ASSIGNMENT >> Reproduce every line of the listing below word for word.

(Saved data entries)

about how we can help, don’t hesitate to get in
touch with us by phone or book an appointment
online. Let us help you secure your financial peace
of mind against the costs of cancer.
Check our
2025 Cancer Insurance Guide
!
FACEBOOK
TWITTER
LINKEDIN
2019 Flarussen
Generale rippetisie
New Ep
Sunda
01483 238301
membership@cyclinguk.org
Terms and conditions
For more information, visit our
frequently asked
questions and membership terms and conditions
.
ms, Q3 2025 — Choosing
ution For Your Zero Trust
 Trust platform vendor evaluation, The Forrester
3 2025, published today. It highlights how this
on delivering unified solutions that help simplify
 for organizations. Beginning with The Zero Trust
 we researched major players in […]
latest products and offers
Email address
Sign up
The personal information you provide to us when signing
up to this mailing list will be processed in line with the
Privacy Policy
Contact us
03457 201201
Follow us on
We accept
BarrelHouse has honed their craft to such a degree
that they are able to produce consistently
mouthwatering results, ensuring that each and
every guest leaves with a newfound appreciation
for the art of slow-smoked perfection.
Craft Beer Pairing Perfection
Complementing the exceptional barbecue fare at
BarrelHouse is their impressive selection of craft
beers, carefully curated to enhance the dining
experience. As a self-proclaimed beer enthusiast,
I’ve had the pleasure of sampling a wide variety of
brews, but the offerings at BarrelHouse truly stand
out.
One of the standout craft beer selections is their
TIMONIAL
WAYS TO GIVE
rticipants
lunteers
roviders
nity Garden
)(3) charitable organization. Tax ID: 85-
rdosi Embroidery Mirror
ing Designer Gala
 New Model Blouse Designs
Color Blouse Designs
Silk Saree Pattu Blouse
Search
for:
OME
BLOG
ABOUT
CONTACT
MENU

COMPLETED TASK >>
about how we can help, don’t hesitate to get in
touch with us by phone or book an appointment
online. Let us help you secure your financial peace
of mind against the costs of cancer.
Check our
2025 Cancer Insurance Guide
!
FACEBOOK
TWITTER
LINKEDIN
2019 Flarussen
Generale rippetisie
New Ep
Sunda
01483 238301
membership@cyclinguk.org
Terms and conditions
For more information, visit our
frequently asked
questions and membership terms and conditions
.
ms, Q3 2025 — Choosing
ution For Your Zero Trust
 Trust platform vendor evaluation, The Forrester
3 2025, published today. It highlights how this
on delivering unified solutions that help simplify
 for organizations. Beginning with The Zero Trust
 we researched major players in […]
latest products and offers
Email address
Sign up
The personal information you provide to us when signing
up to this mailing list will be processed in line with the
Privacy Policy
Contact us
03457 201201
Follow us on
We accept
BarrelHouse has honed their craft to such a degree
that they are able to produce consistently
mouthwatering results, ensuring that each and
every guest leaves with a newfound appreciation
for the art of slow-smoked perfection.
Craft Beer Pairing Perfection
Complementing the exceptional barbecue fare at
BarrelHouse is their impressive selection of craft
beers, carefully curated to enhance the dining
experience. As a self-proclaimed beer enthusiast,
I’ve had the pleasure of sampling a wide variety of
brews, but the offerings at BarrelHouse truly stand
out.
One of the standout craft beer selections is their
TIMONIAL
WAYS TO GIVE
rticipants
lunteers
roviders
nity Garden
)(3) charitable organization. Tax ID: 85-
rdosi Embroidery Mirror
ing Designer Gala
 New Model Blouse Designs
Color Blouse Designs
Silk Saree Pattu Blouse
Search
for:
OME
BLOG
ABOUT
CONTACT
MENU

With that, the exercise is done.